### Given data ###
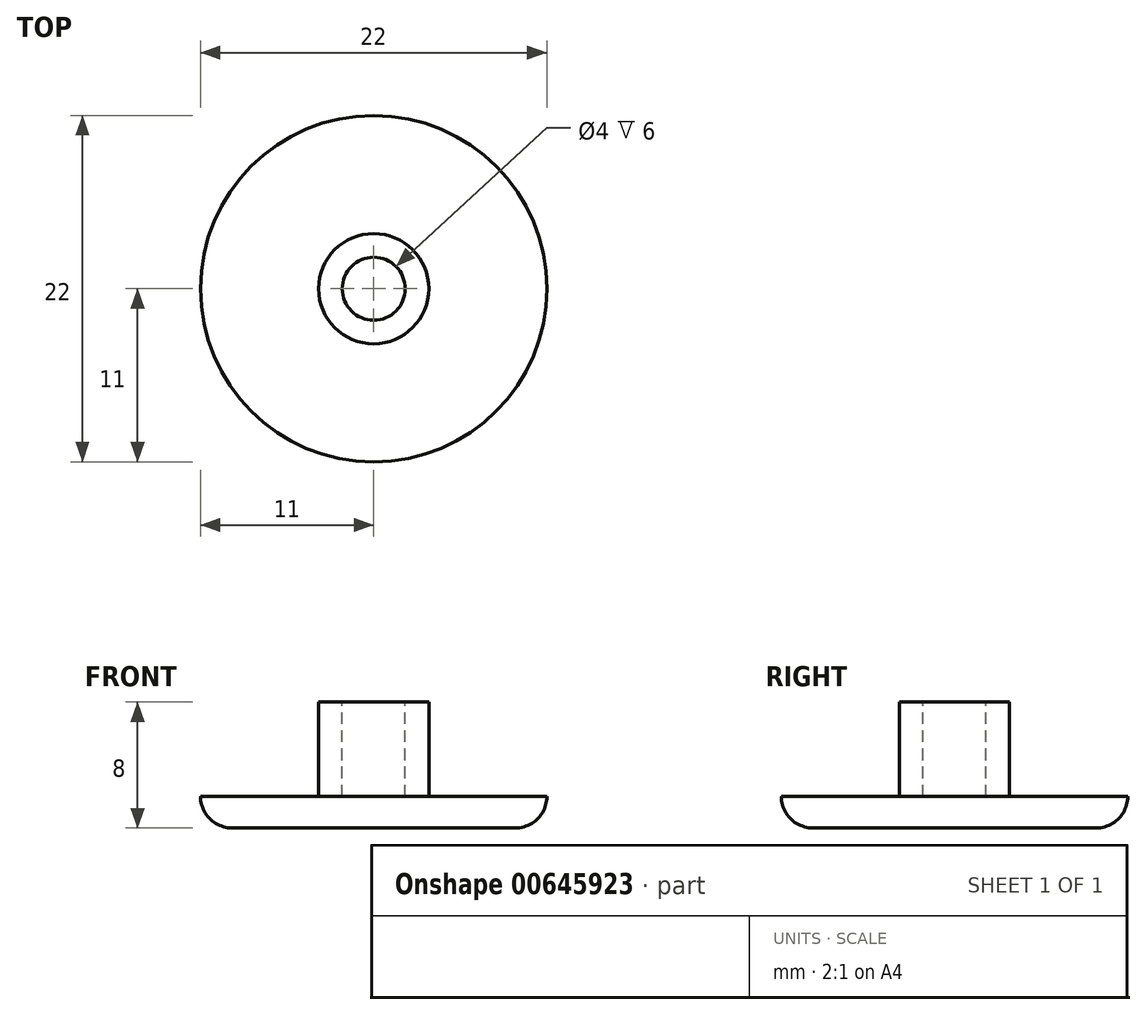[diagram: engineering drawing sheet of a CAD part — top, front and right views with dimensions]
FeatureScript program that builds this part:
annotation { "Feature Type Name" : "Feature", "Feature Type Description" : "" }
export const myFeature = defineFeature(function(context is Context, id is Id, definition is map)
    precondition{}
    {
        {
            var Q0;
            Q0=qCreatedBy(makeId("Top.planeOp"),FACE);
            var sketch = newSketch(context, id + "F0", { "sketchPlane" : qUnion([Q0])});
            skCircle(sketch, "E0", {"center": v(0, 0) * mm, "radius": 11 * mm});
            skSolve(sketch);
        }
        {
            var Q0;
            Q0 = qSketchRegion(id + "F0", true);
            extrude(context, id + "F1", {"entities" : qUnion([Q0]), "depth" : 2 * mm, "offsetDistance" : 25 * mm});
        }
        {
            var Q0;
            Q0=makeQuery(id+"F1.opExtrude","CAP_FACE",FACE,{"disambiguationData":[OSD([sQuery(id+"F0.wireOp",EDGE,"E0")])],"isStart":false});
            var sketch = newSketch(context, id + "F2", { "sketchPlane" : qUnion([Q0])});
            skCircle(sketch, "E1", {"center": v(0, 0) * mm, "radius": 3.5 * mm});
            skSolve(sketch);
        }
        {
            var Q0;
            Q0 = qSketchRegion(id + "F2", true);
            extrude(context, id + "F3", {"entities" : qUnion([Q0]), "operationType" : NewBodyOperationType.ADD, "depth" : 6 * mm, "offsetDistance" : 25 * mm});
        }
        {
            var Q0;
            Q0=makeQuery(id+"F3.opExtrude","CAP_FACE",FACE,{"disambiguationData":[OSD([sQuery(id+"F2.wireOp",EDGE,"E1")])],"isStart":false});
            var sketch = newSketch(context, id + "F4", { "sketchPlane" : qUnion([Q0])});
            skCircle(sketch, "E2", {"center": v(0, 0) * mm, "radius": 2 * mm});
            skSolve(sketch);
        }
        {
            var Q0;
            Q0=makeQuery(id+"F4.imprint","IMPRINT",FACE,{"disambiguationData":[TD([[makeQuery(id+"F4.imprint","IMPRINT",EDGE,{"derivedFrom":sQuery(id+"F4.wireOp",EDGE,"E2")}),1.0]])]});
            extrude(context, id + "F5", {"entities" : qUnion([Q0]), "operationType" : NewBodyOperationType.REMOVE, "oppositeDirection" : true, "depth" : 6 * mm, "offsetDistance" : 25 * mm});
        }
        {
            var Q0;
            Q0=makeQuery(id+"F1.opExtrude","CAP_EDGE",EDGE,{"disambiguationData":[OSD([sQuery(id+"F0.wireOp",EDGE,"E0")])],"isStart":true});
            fillet(context, id + "F6", {"entities" : qUnion([Q0]), "radius" : 2 * mm, "tangentPropagation" : true, "allowEdgeOverflow" : false});
        }
    });
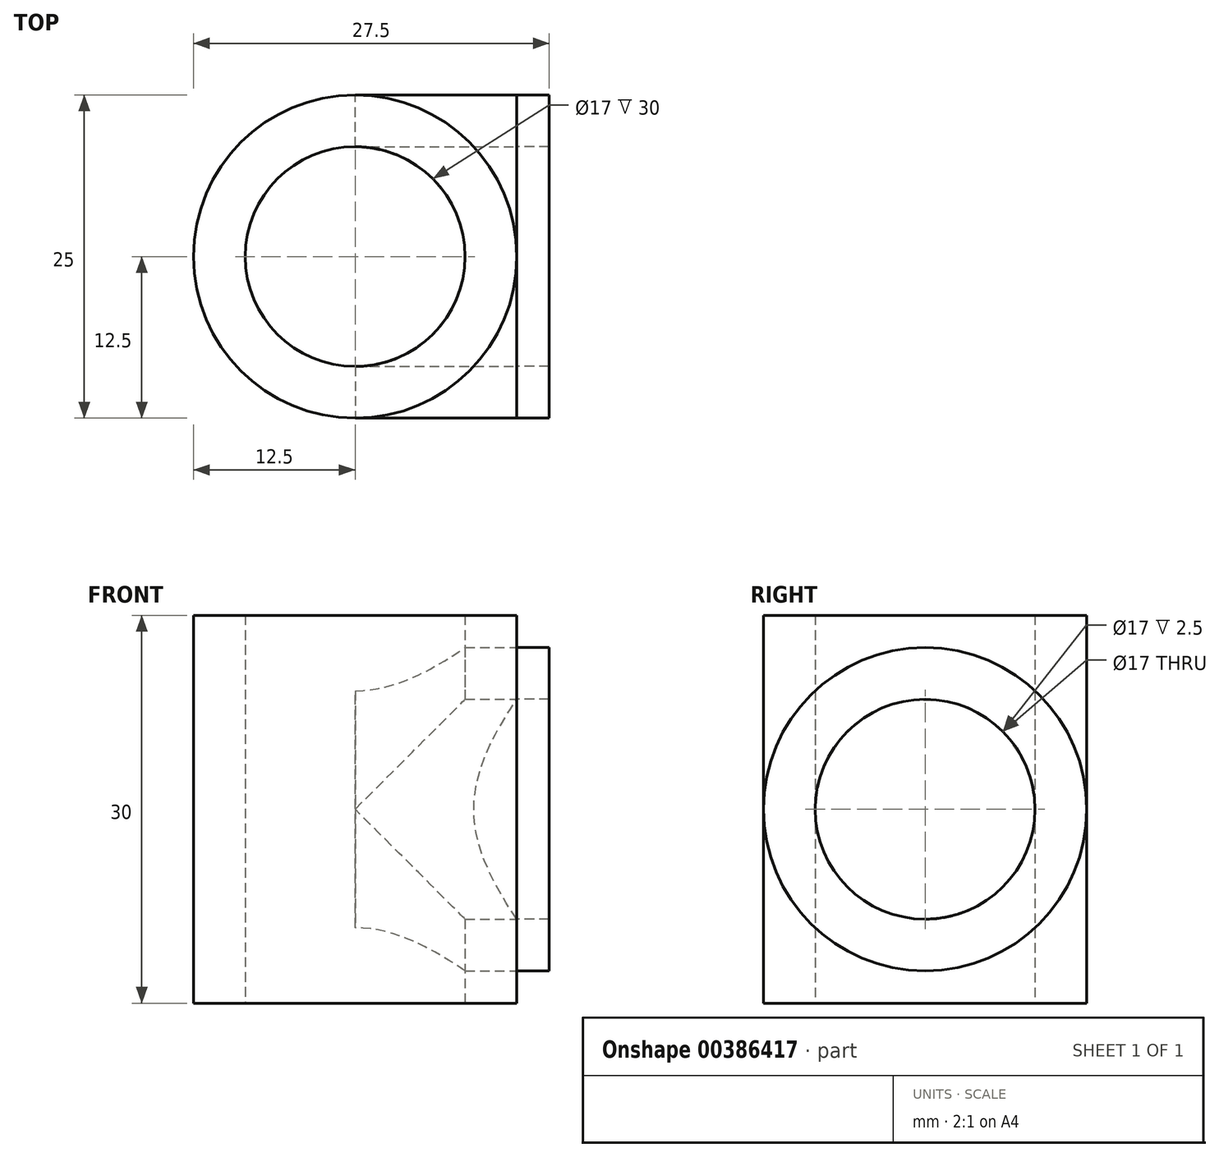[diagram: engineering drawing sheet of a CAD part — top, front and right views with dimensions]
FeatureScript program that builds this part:
annotation { "Feature Type Name" : "Feature", "Feature Type Description" : "" }
export const myFeature = defineFeature(function(context is Context, id is Id, definition is map)
    precondition{}
    {
        {
            var Q0;
            Q0=qCreatedBy(makeId("Top.planeOp"),FACE);
            var sketch = newSketch(context, id + "F0", { "sketchPlane" : qUnion([Q0])});
            skCircle(sketch, "E0", {"center": v(0, 0) * mm, "radius": 8.5 * mm});
            skCircle(sketch, "E1", {"center": v(0, 0) * mm, "radius": 12.5 * mm});
            skSolve(sketch);
        }
        {
            var Q0;
            Q0 = qSketchRegion(id + "F0", true);
            extrude(context, id + "F1", {"entities" : qUnion([Q0]), "depth" : 30 * mm});
        }
        {
            var Q0;
            Q0=qCreatedBy(makeId("Front.planeOp"),FACE);
            var sketch = newSketch(context, id + "F2", { "sketchPlane" : qUnion([Q0])});
            skLineSegment(sketch, "E2", {"start": v(0, 0) * mm, "end": v(0, 15) * mm});
            skLineSegment(sketch, "E3", {"start": v(0, 15) * mm, "end": v(12.5, 15) * mm});
            skSolve(sketch);
        }
        {
            var Q0;
            Q0=sQuery(id+"F2.wireOp",VERTEX,"E3.end");
            var Q1;
            Q1=sQuery(id+"F2.wireOp",EDGE,"E3");
            cPlane(context, id + "F3", {"entities" : qUnion([Q0, Q1]), "cplaneType" : CPlaneType.LINE_POINT, "offset" : 25 * mm, "width" : 150 * mm, "height" : 150 * mm});
        }
        {
            var Q0;
            Q0=qCreatedBy(id+"F3.planeOp",FACE);
            var sketch = newSketch(context, id + "F4", { "sketchPlane" : qUnion([Q0])});
            skCircle(sketch, "E4", {"center": v(0, 15) * mm, "radius": 8.5 * mm});
            skCircle(sketch, "E5", {"center": v(0, 15) * mm, "radius": 12.5 * mm});
            skSolve(sketch);
        }
        {
            var Q0;
            Q0 = qSketchRegion(id + "F4", true);
            extrude(context, id + "F5", {"entities" : qUnion([Q0]), "oppositeDirection" : true, "depth" : 12.5 * mm});
        }
        {
            var Q0;
            Q0=makeQuery(id+"F4.imprint","IMPRINT",FACE,{"disambiguationData":[TD([[makeQuery(id+"F4.imprint","IMPRINT",EDGE,{"derivedFrom":sQuery(id+"F4.wireOp",EDGE,"E4")}),1.0]])]});
            extrude(context, id + "F6", {"entities" : qUnion([Q0]), "operationType" : NewBodyOperationType.REMOVE, "oppositeDirection" : true, "depth" : 12.5 * mm});
        }
        {
            var Q0;
            Q0=makeQuery(id+"F0.imprint","IMPRINT",FACE,{"disambiguationData":[TD([[makeQuery(id+"F0.imprint","IMPRINT",EDGE,{"derivedFrom":sQuery(id+"F0.wireOp",EDGE,"E0")}),1.0]])]});
            extrude(context, id + "F7", {"entities" : qUnion([Q0]), "operationType" : NewBodyOperationType.REMOVE, "depth" : 30 * mm});
        }
        {
            var Q0;
            Q0 = qSketchRegion(id + "F4", true);
            extrude(context, id + "F8", {"entities" : qUnion([Q0]), "depth" : 2.5 * mm});
        }
    });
###
◆ Problem details
Collect every line of the items that contains the string "qCreatedBy".

◆ Output
            Q0=qCreatedBy(makeId("Top.planeOp"),FACE);
            Q0=qCreatedBy(makeId("Top.planeOp"),FACE);
            Q0=qCreatedBy(makeId("Front.planeOp"),FACE);
            Q0=qCreatedBy(id+"F3.planeOp",FACE);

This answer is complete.